### WHAT NEEDS TO BE DONE
Your answer should hold exactly the lines below from the line with "thumb cmc: (279, 346)" through the line with "pinky pip: (144, 187)", both included, and no pictures at all.

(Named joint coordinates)
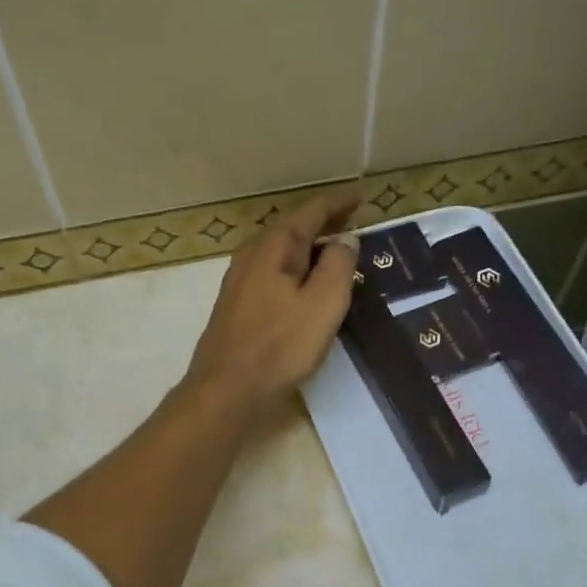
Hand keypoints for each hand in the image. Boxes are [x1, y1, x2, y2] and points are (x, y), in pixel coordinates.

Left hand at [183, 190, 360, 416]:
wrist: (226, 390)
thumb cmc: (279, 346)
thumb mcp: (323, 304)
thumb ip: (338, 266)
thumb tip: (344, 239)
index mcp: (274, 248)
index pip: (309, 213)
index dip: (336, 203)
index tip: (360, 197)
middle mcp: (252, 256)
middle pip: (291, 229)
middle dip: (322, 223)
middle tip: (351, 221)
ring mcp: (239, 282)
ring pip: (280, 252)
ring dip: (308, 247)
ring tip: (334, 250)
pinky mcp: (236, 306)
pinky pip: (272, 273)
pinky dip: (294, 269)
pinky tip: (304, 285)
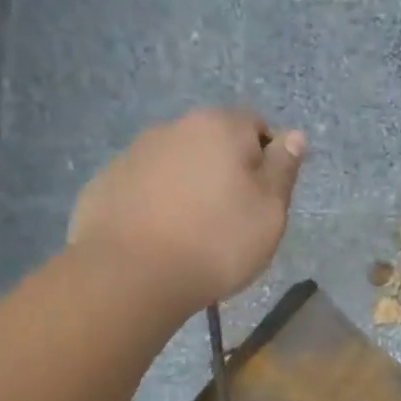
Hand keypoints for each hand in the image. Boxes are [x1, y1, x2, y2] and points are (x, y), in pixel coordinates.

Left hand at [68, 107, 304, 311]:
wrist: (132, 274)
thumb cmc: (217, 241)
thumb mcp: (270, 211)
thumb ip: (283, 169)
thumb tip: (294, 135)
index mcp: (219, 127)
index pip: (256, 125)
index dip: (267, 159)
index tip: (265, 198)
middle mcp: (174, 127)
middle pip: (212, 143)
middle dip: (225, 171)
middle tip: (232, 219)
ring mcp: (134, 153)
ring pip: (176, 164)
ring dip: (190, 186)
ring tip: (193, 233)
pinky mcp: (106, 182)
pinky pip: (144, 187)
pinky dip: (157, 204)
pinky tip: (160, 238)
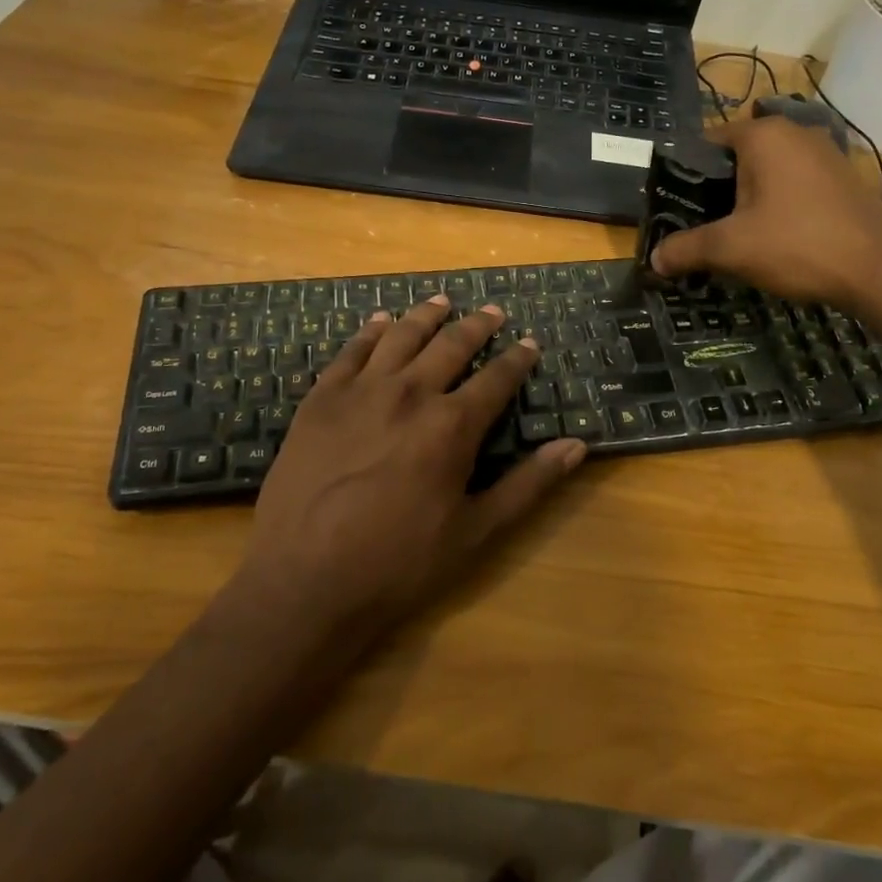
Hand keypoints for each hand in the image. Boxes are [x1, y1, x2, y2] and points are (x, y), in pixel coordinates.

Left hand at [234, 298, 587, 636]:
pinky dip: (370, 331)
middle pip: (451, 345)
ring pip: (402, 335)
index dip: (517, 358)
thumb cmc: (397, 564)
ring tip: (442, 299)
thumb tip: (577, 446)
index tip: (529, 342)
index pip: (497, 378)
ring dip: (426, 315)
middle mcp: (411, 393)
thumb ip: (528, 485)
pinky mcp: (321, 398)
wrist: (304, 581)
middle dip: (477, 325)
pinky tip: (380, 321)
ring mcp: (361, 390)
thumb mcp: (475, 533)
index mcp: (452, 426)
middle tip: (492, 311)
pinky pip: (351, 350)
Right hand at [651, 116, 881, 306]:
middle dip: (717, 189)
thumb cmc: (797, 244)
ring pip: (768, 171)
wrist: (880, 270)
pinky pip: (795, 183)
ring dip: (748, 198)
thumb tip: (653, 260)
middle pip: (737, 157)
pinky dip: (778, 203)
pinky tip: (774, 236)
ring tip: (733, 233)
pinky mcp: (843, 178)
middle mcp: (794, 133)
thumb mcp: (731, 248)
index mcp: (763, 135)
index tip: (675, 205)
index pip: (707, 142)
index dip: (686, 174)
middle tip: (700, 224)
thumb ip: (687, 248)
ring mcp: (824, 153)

--

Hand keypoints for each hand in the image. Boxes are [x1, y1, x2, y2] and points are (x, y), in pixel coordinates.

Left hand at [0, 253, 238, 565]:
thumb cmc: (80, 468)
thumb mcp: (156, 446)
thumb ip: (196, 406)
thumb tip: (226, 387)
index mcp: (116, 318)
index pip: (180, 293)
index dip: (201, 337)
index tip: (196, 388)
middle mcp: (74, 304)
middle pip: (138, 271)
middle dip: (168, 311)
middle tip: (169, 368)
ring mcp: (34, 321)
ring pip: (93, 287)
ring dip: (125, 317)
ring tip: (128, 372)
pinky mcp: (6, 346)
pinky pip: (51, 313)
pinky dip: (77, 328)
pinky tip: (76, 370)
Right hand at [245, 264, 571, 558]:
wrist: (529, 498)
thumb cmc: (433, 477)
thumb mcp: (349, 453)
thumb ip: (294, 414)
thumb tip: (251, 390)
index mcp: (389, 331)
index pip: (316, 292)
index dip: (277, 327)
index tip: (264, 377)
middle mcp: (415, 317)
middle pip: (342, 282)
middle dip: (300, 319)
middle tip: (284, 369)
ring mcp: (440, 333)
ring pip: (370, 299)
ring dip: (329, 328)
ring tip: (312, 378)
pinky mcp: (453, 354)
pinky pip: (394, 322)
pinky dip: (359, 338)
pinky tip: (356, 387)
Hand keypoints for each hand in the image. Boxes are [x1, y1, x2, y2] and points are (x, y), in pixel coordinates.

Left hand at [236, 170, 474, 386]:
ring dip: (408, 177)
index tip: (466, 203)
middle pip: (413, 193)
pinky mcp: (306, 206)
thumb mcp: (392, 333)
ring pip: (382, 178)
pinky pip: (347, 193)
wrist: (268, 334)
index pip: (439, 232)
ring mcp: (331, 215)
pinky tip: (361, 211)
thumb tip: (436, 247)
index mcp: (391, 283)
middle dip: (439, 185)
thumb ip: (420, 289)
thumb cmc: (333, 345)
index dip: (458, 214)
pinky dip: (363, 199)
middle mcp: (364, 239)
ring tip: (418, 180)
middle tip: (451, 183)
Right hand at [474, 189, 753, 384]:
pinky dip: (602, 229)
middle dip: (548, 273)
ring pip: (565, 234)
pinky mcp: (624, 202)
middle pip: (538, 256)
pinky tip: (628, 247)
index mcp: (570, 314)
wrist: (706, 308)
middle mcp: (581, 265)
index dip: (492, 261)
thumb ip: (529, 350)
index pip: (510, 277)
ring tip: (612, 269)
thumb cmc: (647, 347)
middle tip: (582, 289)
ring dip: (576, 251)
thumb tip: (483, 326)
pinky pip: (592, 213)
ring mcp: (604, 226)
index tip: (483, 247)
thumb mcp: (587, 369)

### FINISHED EXERCISE
thumb cmc: (279, 346)
thumb mcp: (323, 304)
thumb ip: (338, 266)
thumb tip: (344, 239)
index mcp: (274, 248)
index pip: (309, 213)
index dip: (336, 203)
index tip: (360, 197)
middle mcp: (252, 256)
middle pip: (291, 229)
middle dip: (322, 223)
middle tip: (351, 221)
ring mcp: (239, 282)
ring pip: (280, 252)
ring dip: (308, 247)
ring tip: (334, 250)
pinky mcp: (236, 306)
pinky pip: (272, 273)
pinky dip: (294, 269)
pinky tip: (304, 285)
Hand keypoints for each hand in the image. Boxes are [x1, y1, x2, y2] and points are (x, y), in pixel coordinates.

Left hand at [68, 107, 304, 311]:
wrist: (132, 274)
thumb cmc: (217, 241)
thumb mcp: (270, 211)
thumb ip: (283, 169)
thumb tip: (294, 135)
index mcp: (219, 127)
index pip: (256, 125)
index dip: (267, 159)
index tip: (265, 198)
middle mcp: (174, 127)
middle pip: (212, 143)
middle dip: (225, 171)
middle tip: (232, 219)
ring mcp: (134, 153)
ring pip: (176, 164)
ring dip: (190, 186)
ring tip: (193, 233)
pinky mcp: (106, 182)
pinky pip: (144, 187)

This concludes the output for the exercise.